Postcodes in UK


The postcodes in UK are alphanumeric and between five and eight characters long (including a single space separating the outward and inward parts of the code), e.g. the code for the House of Commons is SW1A 0AA. These codes were introduced by the Royal Mail between 1959 and 1974. Once postcodes were introduced, other applications became possible.

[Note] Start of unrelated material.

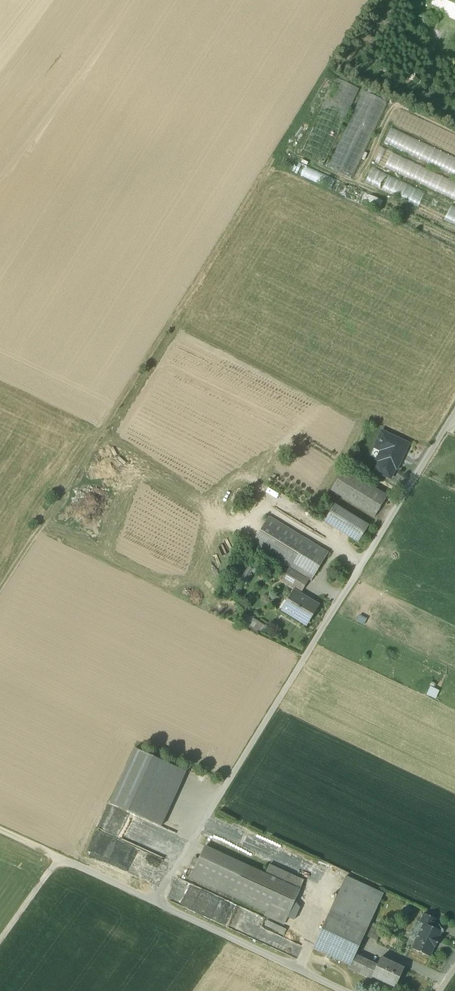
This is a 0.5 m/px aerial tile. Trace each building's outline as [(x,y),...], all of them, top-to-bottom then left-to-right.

Although postcodes are usually assigned to geographical areas, special codes are sometimes assigned to individual addresses or to institutions that receive large volumes of mail, such as government agencies and large commercial companies, e.g. the code for the House of Commons is SW1A 0AA. -- see Speical Postcodes

The 'Outward' part of the postcode denotes the postal district - for example RH for the Redhill area, and then the following number distinguishes the post town - broadly speaking the Delivery Office which services the local area. So RH1 is Redhill itself, RH10 is Crawley. With larger towns there may be more than one number in the outward section - Crawley includes RH10 and RH11. The reverse situation is uncommon but can also occur, with a single postal district lying within more than one post town. The 'Inward' part denotes particular parts of the town / Delivery Office area, with the first part - the number - being a sector, and the final two letters denoting a property or group of properties within that area. In the case of a large office block, for example, the 'Inward' part of the code may denote just a part of the office block, or often just a single company within that block (particularly where the company receives a large amount of mail). In some cases (for instance DVLA) the "inward" code may serve to direct mail to different parts of the same organisation.

A series of five-digit codes may also be used on business mail. This is called Mailsort – but is only available for mailings of 'a minimum of 4,000 letter-sized items'. Discounts are available for such bulk mailings based on the type of mail and how pre-sorted it is.